Doing Business in Iran: the Banking Bottleneck
  • By Shahram Safai, 23 May 2016

     
    Iran

    Tensions in the Middle East have continued into 2016 as conflicts among global powers and regional powers play out in the region. But 2016 is also the year of hope – the year when peace may begin in Syria and Yemen. This is also the year that the UAE has appointed a Minister of Happiness, and even more relevantly, a Minister of Tolerance. Given such prospects of hope across the region, businesses should be considering whether previous challenges in the region can be transformed into opportunities. One such challenge and opportunity is Iran.  The promise of the Iranian market is so alluring that a number of businesses from regional competitor nations are actively pursuing opportunities, despite geopolitical challenges. 
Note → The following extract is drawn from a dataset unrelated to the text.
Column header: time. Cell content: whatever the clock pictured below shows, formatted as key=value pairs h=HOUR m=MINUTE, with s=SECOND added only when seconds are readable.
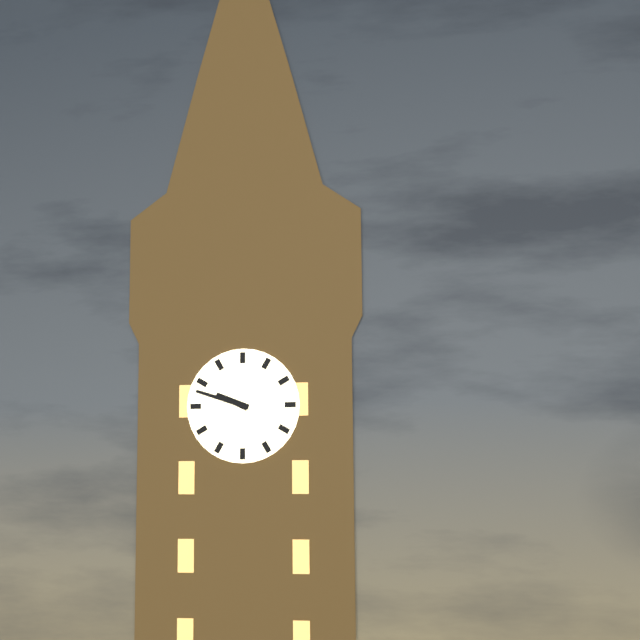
h=9 m=48
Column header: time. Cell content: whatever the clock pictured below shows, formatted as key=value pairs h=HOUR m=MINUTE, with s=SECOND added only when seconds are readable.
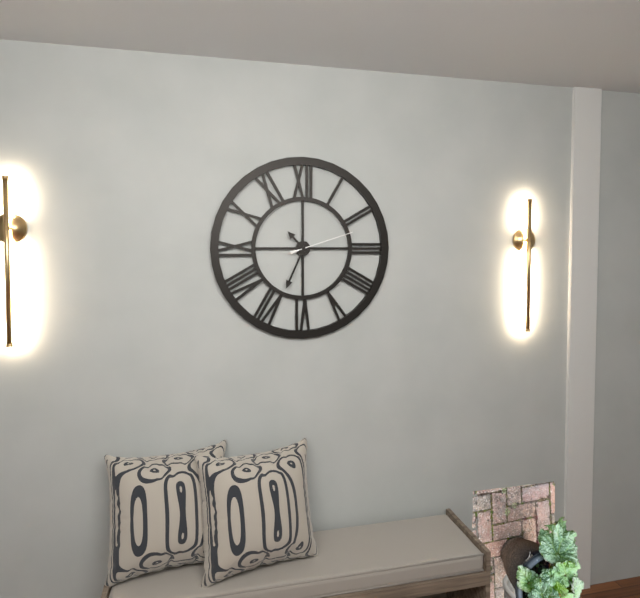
h=10 m=34 s=12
    Iran has one of the largest economies in the Middle East, and it has the second largest population in the region, with about 80 million people.  Iran ranks second in the world in natural gas reserves, and fourth in crude oil reserves.  The economy is dominated by direct and indirect revenues from the petroleum and natural gas sectors, although the agricultural manufacturing and service sectors in the country are active. The opportunities in oil, gas, retail, manufacturing, finance, automotive and many other sectors in Iran are vast. 
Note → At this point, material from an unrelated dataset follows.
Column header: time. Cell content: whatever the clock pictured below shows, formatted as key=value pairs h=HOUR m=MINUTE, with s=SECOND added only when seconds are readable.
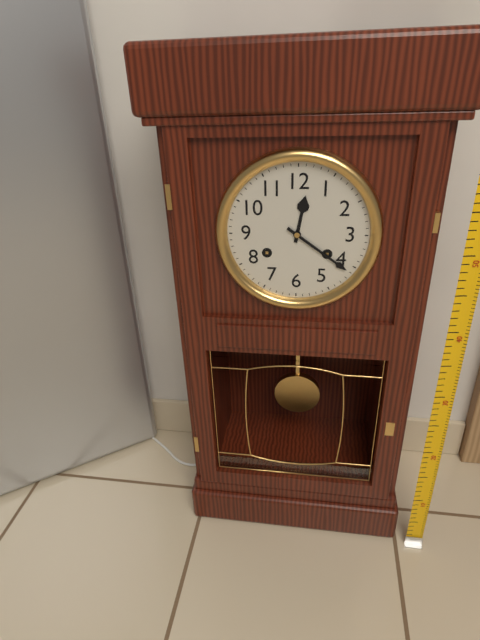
h=12 m=21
    Iran had been under sanctions for over three decades, which are now easing given the implementation earlier in the year of the Joint Comprehensive Plan of Action ("JCPOA") between the P5 +1, the European Union and Iran. In the UAE, much of the previously applicable UN sanctions, which restricted business with Iran, are no longer applicable. As a result, individuals and entities are no longer generally restricted from dealings related to Iran, subject to certain limited remaining sanction regimes (such as those related to US persons, human rights breaches, terrorism and nuclear capable ballistic missiles).

    The US Effect

    Given the above opportunities and the lifting of sanctions, business in Iran should be prospering significantly since the lifting of such sanctions on 16 January 2016 (Implementation Day).  However, this has not happened.  The primary reason is that foreign banks are reluctant and nervous to conduct Iran related business.  This remains true even after Iranian banks have reconnected to SWIFT (Society for Worldwide Interbank Financial Telecommunication) and stand ready to transfer funds internationally.[i] Such reluctance and nervousness on the part of foreign banks stems from warnings from certain US clearing banks in Europe, Asia and the Middle East that their US based dollar accounts would face close scrutiny if they did business with Iran.  Such warnings were echoed by US Treasury officials in meetings in the Gulf earlier in the year.[ii]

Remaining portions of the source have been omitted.